═════ Document segment ═════

Finding the Data Analytics Method that Works for You

Last week I met John, a process expert who works at a renowned cosmetic manufacturing company. John was pretty frustrated over a data scientist who could not give him a plot using the data analytics technique of his choice. He was interested in showing grouping patterns in his data using PCA plots.

When I got to know John was dealing with a data problem, I got curious. So I asked him, can I see the data? And he gladly shared the data with me, looking for a better outcome.

But it was in vain. Even I couldn’t create a PCA plot out of John’s data. The reason was that John was trying to make a PCA plot using a dataset that could be easily visualized without a dimensionality reduction method. In other words, it was data that could be easily visualized in a two-dimensional space without using any machine learning algorithm.

═════

Exercise:
Transcribe the part of the piece on choosing a data analytics method that opens with the words containing "Finding the Data" and closes with "machine learning algorithm.". The text recognition records are separate material with no connection to the piece on choosing a data analytics method.

═════ Entries supplied ═════

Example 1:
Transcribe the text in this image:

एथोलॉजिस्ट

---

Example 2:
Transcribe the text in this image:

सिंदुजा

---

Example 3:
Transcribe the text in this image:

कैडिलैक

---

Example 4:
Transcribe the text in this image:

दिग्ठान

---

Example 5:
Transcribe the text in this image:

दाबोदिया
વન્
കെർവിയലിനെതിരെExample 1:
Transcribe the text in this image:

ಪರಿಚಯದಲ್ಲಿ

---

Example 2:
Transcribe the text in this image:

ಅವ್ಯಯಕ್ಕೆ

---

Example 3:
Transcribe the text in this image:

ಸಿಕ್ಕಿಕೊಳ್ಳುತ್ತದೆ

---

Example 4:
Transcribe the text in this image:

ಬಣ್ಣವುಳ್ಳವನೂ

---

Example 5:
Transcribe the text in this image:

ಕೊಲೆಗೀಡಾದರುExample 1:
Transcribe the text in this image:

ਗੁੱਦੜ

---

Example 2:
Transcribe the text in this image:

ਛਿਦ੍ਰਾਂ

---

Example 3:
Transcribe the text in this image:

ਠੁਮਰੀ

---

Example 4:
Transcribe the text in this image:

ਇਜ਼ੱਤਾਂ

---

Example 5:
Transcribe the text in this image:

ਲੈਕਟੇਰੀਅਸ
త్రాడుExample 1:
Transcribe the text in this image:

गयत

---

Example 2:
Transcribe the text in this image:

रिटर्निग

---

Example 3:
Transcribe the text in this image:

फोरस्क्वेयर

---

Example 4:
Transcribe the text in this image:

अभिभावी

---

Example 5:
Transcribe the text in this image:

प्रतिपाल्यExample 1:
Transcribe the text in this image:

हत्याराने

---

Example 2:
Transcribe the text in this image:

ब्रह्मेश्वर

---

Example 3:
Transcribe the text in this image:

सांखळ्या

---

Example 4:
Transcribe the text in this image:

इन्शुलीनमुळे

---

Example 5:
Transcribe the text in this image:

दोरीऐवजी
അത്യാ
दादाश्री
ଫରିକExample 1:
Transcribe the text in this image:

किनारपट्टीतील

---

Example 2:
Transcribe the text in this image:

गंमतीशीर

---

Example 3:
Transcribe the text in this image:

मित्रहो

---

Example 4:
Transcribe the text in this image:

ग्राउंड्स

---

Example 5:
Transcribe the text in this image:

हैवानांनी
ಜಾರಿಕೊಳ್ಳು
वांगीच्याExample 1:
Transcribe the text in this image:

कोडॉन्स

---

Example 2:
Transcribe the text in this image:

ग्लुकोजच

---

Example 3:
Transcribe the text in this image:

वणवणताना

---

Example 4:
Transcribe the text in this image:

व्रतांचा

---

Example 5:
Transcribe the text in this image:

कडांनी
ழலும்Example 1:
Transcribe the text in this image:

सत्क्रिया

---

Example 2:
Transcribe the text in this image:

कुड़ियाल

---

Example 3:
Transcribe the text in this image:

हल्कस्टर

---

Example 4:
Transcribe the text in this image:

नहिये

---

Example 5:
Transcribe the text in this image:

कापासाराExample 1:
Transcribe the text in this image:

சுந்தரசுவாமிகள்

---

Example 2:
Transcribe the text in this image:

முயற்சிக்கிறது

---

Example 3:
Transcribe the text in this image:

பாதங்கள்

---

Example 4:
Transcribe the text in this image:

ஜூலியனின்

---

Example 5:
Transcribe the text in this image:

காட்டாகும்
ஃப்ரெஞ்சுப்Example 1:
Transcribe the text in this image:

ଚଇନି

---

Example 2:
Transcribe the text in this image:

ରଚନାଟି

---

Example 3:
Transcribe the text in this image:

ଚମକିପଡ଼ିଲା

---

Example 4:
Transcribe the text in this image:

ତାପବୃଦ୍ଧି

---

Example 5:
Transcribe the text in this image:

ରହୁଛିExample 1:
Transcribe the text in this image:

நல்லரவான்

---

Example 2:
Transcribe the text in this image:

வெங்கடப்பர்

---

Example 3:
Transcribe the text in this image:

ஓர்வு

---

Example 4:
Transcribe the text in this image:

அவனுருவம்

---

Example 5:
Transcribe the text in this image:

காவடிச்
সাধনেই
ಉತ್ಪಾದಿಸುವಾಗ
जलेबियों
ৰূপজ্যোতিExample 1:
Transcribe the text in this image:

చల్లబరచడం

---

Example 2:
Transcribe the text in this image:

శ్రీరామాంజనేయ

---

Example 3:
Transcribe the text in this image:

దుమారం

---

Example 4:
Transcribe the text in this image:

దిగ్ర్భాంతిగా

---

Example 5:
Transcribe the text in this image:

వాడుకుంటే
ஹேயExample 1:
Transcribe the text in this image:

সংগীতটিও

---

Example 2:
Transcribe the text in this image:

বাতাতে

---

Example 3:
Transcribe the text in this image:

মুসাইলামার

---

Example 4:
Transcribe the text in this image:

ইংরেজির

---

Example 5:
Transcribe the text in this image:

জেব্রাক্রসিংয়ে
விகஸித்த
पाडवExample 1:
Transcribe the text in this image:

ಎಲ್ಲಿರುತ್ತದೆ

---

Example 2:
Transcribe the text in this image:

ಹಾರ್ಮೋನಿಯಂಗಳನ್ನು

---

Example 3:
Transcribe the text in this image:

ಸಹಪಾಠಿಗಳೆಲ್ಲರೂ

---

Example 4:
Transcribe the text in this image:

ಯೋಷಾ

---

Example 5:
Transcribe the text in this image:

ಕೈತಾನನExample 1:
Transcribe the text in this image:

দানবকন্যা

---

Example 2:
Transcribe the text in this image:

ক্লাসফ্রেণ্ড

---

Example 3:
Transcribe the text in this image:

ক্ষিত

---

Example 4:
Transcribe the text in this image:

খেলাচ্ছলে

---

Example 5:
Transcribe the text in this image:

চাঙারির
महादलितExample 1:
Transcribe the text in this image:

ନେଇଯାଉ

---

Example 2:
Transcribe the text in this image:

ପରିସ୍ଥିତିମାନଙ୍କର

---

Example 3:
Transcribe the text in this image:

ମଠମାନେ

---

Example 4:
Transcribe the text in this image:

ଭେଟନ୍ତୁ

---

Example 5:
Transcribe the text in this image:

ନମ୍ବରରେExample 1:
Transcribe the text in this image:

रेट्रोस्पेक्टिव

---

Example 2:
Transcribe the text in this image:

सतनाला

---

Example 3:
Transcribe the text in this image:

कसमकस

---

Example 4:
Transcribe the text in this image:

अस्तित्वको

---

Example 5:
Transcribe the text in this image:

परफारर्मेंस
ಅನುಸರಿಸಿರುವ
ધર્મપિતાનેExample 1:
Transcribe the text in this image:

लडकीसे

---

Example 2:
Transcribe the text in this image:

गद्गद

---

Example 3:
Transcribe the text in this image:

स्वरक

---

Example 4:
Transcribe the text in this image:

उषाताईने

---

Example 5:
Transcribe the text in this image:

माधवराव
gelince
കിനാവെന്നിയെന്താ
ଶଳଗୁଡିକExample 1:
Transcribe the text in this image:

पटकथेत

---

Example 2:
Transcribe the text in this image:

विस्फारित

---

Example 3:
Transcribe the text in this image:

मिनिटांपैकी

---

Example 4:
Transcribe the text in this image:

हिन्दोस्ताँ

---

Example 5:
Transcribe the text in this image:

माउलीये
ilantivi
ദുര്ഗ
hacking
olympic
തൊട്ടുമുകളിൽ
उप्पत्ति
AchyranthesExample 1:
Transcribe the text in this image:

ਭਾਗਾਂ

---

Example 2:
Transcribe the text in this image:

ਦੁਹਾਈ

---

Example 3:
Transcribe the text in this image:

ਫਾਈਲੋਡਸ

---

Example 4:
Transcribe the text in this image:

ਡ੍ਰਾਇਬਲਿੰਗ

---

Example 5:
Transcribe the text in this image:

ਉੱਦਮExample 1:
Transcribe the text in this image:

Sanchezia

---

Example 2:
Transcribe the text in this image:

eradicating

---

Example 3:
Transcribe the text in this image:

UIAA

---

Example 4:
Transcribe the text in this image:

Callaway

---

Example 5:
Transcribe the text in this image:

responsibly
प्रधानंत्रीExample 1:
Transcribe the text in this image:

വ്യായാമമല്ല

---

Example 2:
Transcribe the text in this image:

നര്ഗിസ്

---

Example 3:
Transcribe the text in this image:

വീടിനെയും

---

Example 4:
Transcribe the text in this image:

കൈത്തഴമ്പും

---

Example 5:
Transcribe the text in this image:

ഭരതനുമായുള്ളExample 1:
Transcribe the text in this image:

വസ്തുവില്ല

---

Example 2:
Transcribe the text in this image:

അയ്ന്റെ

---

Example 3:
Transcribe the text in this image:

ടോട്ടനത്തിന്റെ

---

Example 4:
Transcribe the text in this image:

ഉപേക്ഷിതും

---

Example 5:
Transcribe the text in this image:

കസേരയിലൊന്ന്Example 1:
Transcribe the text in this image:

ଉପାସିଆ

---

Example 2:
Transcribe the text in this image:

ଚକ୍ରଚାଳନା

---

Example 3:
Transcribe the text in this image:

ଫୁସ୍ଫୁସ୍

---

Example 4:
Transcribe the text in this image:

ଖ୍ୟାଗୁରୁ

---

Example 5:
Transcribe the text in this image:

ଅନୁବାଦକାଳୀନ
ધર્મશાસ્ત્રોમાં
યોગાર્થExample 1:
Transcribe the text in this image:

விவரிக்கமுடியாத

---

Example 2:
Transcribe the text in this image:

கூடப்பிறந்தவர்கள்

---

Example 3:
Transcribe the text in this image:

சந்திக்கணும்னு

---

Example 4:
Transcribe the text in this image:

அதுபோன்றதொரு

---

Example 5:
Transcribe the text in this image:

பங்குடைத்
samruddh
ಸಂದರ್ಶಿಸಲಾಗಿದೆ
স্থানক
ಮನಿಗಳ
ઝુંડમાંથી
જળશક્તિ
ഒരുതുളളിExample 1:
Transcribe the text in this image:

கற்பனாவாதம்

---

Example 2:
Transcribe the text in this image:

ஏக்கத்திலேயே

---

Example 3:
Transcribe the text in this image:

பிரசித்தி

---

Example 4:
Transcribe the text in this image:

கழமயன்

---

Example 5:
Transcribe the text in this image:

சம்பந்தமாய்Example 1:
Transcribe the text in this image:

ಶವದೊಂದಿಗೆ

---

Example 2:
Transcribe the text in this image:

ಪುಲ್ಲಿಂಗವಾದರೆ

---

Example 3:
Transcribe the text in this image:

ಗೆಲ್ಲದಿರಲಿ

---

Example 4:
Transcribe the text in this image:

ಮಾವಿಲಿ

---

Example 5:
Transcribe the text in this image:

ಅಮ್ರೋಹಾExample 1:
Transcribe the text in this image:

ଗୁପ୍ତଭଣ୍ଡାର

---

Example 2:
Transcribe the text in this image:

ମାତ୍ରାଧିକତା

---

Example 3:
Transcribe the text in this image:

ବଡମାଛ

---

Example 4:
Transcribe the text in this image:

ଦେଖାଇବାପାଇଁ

═════

Solution for this problem:
Finding the Data Analytics Method that Works for You

Last week I met John, a process expert who works at a renowned cosmetic manufacturing company. John was pretty frustrated over a data scientist who could not give him a plot using the data analytics technique of his choice. He was interested in showing grouping patterns in his data using PCA plots.

When I got to know John was dealing with a data problem, I got curious. So I asked him, can I see the data? And he gladly shared the data with me, looking for a better outcome.

But it was in vain. Even I couldn’t create a PCA plot out of John’s data. The reason was that John was trying to make a PCA plot using a dataset that could be easily visualized without a dimensionality reduction method. In other words, it was data that could be easily visualized in a two-dimensional space without using any machine learning algorithm.